齋藤聖人さんは、400年以上続く稲作農家の16代目。キツイ・汚いなど、農業にネガティブなイメージを持ちながらも、11年前に山形県川西町へUターンして就農した。
「どうせ農業をやるならカッコよくやりたい。地域の担い手も減っているし、いろんな人に農業に興味を持ってもらいたい」という想いから、「スーツ農家」と名乗りスーツ姿で農作業をしている。現在は21haの田んぼで5種類のイネをつくり、系統出荷のほか自身のECサイトでも販売する。
この間、コロナ禍の米余りを体感して、稲作を続けるためには米の新しい需要をつくることが必要だと考えるようになったそうだ。
そこで昨年から、米でできたお椀を販売するようになった。
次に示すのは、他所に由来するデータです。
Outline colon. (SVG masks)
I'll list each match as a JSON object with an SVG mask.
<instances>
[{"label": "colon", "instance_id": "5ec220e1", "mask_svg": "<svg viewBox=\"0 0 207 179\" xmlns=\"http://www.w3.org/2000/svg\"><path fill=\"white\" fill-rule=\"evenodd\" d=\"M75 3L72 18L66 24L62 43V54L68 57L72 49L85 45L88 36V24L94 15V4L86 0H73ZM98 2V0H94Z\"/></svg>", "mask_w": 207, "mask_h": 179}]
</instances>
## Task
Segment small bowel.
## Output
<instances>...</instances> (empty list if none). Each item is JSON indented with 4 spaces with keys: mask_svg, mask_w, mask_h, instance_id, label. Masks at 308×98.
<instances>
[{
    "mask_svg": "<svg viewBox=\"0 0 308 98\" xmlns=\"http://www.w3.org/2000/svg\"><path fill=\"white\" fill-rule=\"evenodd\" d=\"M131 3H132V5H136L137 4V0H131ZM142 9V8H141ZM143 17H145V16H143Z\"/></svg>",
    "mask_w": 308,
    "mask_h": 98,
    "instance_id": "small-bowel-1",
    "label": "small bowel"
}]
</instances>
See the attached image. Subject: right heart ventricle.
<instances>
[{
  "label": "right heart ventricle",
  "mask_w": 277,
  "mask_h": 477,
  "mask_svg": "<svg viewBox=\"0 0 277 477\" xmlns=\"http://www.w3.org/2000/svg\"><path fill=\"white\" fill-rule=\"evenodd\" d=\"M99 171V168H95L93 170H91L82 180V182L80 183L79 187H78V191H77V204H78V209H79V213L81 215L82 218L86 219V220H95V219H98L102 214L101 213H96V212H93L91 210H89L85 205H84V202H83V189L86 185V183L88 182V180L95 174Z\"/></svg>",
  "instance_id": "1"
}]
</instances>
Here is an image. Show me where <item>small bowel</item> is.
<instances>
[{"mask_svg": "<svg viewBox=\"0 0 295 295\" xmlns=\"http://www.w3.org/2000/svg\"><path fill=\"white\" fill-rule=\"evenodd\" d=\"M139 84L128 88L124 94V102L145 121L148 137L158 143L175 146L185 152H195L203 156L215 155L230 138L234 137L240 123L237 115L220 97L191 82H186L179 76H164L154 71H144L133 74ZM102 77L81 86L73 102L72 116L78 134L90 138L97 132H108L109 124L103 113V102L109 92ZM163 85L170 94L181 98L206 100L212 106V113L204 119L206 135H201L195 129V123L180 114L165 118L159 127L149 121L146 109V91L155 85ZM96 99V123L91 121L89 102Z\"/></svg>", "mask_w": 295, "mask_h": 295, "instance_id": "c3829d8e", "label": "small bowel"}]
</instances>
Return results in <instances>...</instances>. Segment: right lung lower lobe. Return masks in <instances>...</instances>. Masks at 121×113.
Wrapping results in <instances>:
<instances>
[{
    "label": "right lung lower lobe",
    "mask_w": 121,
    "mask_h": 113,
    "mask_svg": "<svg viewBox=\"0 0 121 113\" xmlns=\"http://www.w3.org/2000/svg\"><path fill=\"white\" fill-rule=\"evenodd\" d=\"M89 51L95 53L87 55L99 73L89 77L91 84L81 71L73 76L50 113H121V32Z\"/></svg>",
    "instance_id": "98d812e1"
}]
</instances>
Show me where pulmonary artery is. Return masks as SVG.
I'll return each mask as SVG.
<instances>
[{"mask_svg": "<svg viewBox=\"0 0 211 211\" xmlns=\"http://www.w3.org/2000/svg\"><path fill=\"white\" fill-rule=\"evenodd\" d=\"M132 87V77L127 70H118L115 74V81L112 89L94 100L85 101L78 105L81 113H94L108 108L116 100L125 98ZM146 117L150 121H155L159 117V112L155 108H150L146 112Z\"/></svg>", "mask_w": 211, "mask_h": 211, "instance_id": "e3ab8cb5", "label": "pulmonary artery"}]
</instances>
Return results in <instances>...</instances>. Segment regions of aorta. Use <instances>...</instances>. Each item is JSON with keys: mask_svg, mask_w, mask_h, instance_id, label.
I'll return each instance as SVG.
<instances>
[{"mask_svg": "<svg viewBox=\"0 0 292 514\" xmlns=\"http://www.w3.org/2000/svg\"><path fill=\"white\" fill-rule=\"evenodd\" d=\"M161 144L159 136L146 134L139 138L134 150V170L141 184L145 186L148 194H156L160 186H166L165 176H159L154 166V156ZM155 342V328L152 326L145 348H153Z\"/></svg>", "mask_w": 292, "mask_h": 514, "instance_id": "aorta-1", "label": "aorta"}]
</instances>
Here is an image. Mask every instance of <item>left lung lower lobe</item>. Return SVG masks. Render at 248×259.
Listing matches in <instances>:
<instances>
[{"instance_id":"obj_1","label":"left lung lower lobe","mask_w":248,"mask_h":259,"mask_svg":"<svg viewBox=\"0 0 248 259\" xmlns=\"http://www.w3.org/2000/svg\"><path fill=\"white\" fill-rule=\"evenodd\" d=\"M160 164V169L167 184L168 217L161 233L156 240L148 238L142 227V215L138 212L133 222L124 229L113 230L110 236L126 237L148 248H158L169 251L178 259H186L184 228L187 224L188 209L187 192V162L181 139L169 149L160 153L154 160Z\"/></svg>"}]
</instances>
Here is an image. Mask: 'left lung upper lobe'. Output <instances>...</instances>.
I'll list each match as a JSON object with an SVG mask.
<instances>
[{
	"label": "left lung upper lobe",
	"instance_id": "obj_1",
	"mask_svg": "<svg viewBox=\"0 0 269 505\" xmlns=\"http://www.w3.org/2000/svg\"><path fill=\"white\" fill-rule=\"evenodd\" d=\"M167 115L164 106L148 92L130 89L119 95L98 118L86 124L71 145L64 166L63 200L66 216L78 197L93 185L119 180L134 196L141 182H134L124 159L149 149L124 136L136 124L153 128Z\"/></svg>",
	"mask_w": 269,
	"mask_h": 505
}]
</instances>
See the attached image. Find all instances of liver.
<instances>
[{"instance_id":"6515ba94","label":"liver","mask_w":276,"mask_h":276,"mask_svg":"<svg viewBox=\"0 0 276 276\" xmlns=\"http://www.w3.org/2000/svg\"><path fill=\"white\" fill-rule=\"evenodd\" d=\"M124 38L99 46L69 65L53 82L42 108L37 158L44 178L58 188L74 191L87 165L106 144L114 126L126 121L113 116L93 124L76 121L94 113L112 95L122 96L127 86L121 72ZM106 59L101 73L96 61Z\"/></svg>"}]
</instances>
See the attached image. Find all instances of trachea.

米をパウダー状に加工して樹脂を混ぜて原料にするそうで、齋藤さんのつくる米「雪若丸」が55%入っている。世界的デザイナーと共同で制作した漆塗りで、ご飯にもカレーライスにも幅広く使える形のお椀にした。
「このお椀で、自分がつくるお米を食べてほしい。今後はお箸やスプーンなども制作したい。学校給食で使ってほしい」と齋藤さんの野望はどんどん膨らむ。お米は食べるだけじゃない、と教えてもらった。